* TASK DESCRIPTION *
Would you restate all of the entries verbatim, minus any images?

***** DATASET RECORDS

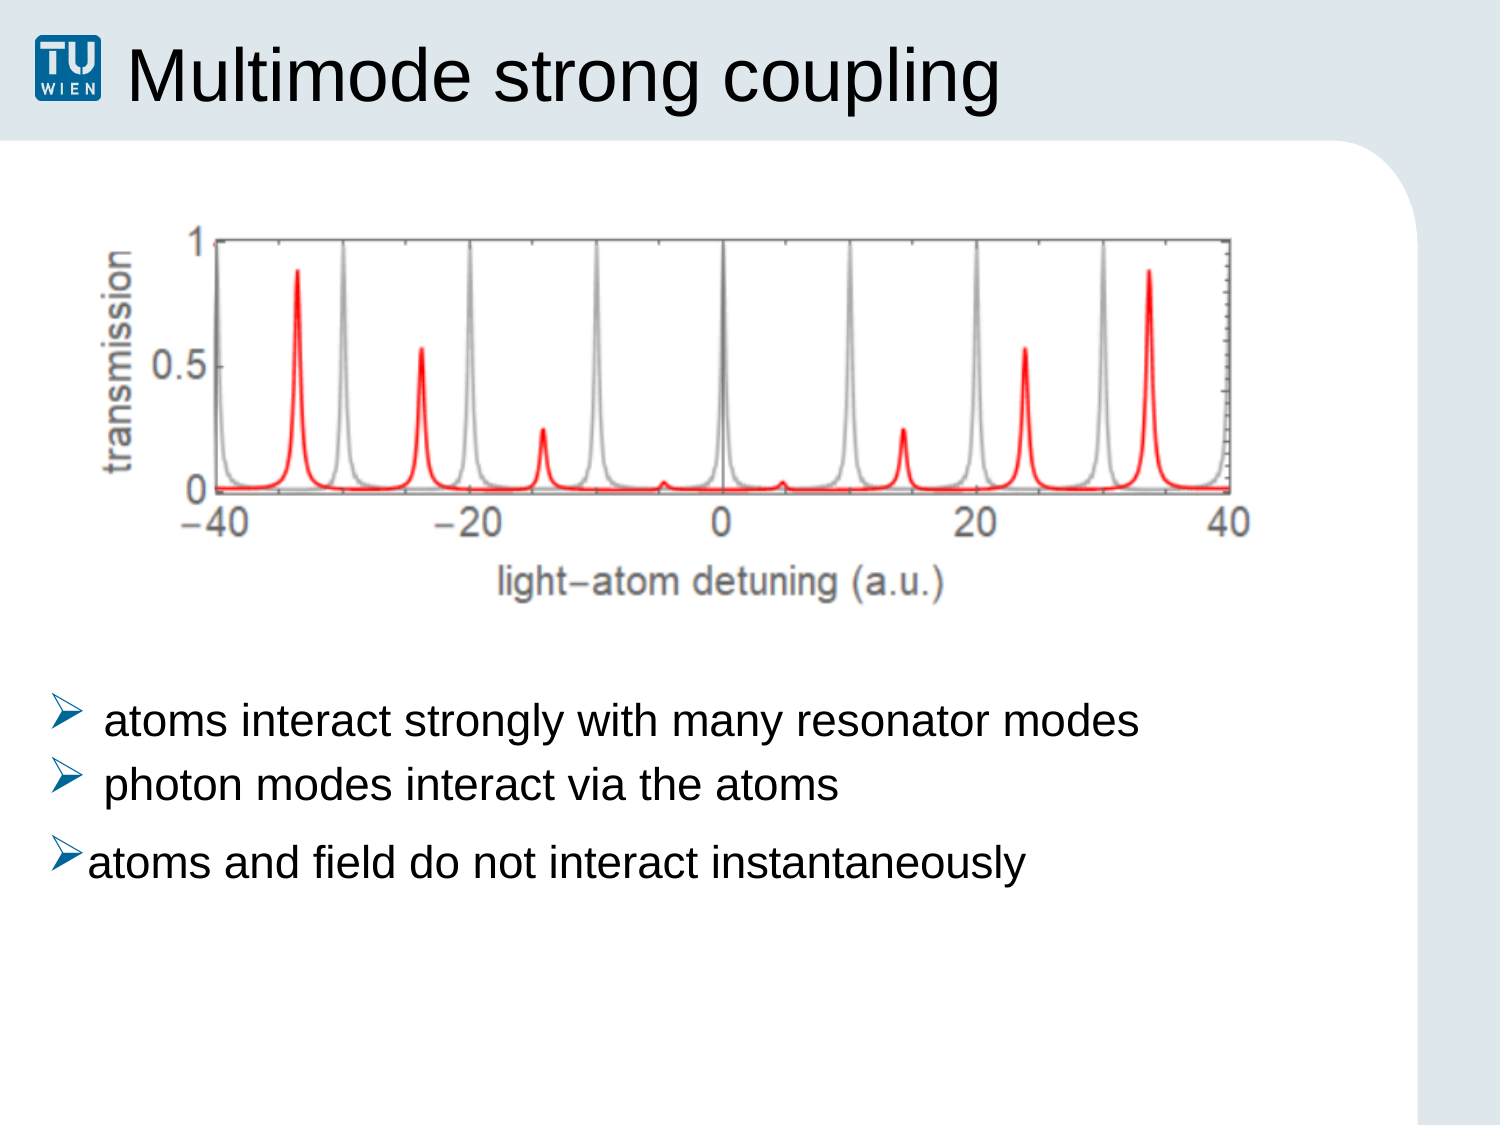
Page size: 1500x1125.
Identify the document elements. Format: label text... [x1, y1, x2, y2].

picture [42, 83, 46, 94]
picture [41, 42, 64, 48]
picture [50, 51, 56, 74]
picture [90, 83, 94, 94]
title Multimode strong coupling [112, 19, 1331, 126]
picture [96, 218, 1254, 611]
list atoms interact strongly with many resonator modes photon modes interact via the atoms atoms and field do not interact instantaneously [32, 682, 1411, 929]
picture [72, 83, 78, 94]
picture [47, 85, 53, 94]
picture [83, 42, 94, 74]
picture [69, 42, 80, 74]
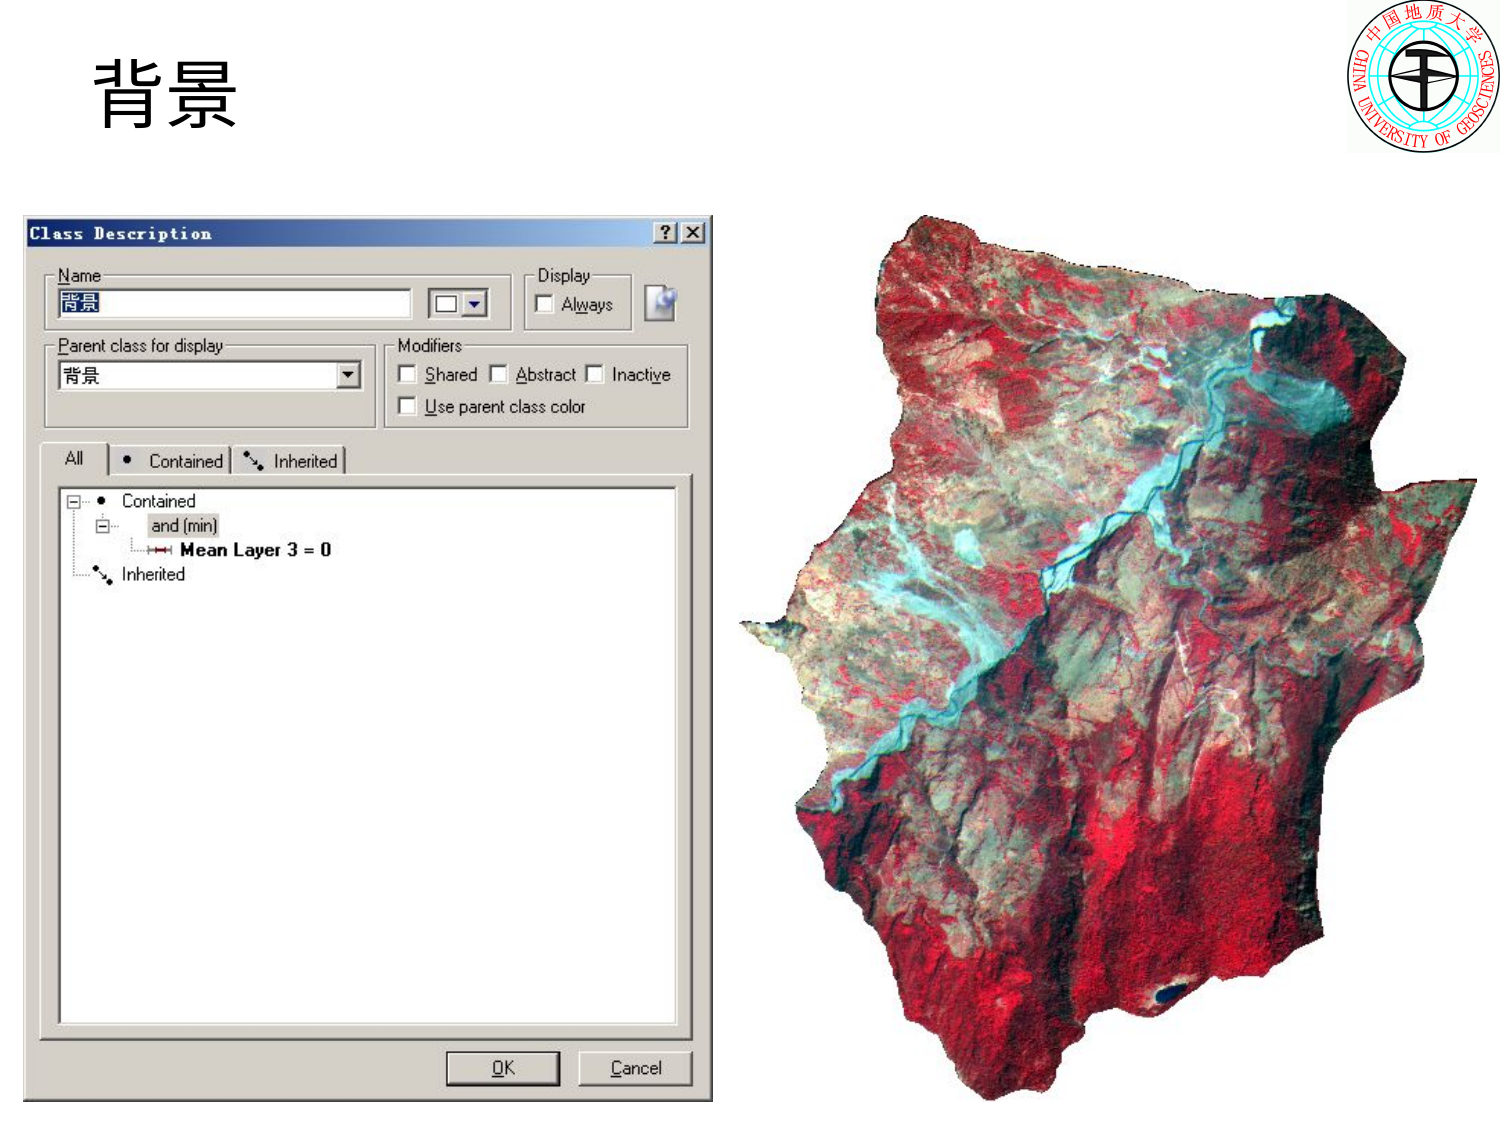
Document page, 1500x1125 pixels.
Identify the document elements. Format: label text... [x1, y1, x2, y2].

**********

* ANSWER SECTION *
Page size: 1500x1125.
Identify the document elements. Format: label text... [x1, y1, x2, y2].

picture [42, 83, 46, 94]
picture [41, 42, 64, 48]
picture [50, 51, 56, 74]
picture [90, 83, 94, 94]
title Multimode strong coupling [112, 19, 1331, 126]
picture [96, 218, 1254, 611]
list atoms interact strongly with many resonator modes photon modes interact via the atoms atoms and field do not interact instantaneously [32, 682, 1411, 929]
picture [72, 83, 78, 94]
picture [47, 85, 53, 94]
picture [83, 42, 94, 74]
picture [69, 42, 80, 74]
Document page, 1500x1125 pixels.
Identify the document elements. Format: label text... [x1, y1, x2, y2].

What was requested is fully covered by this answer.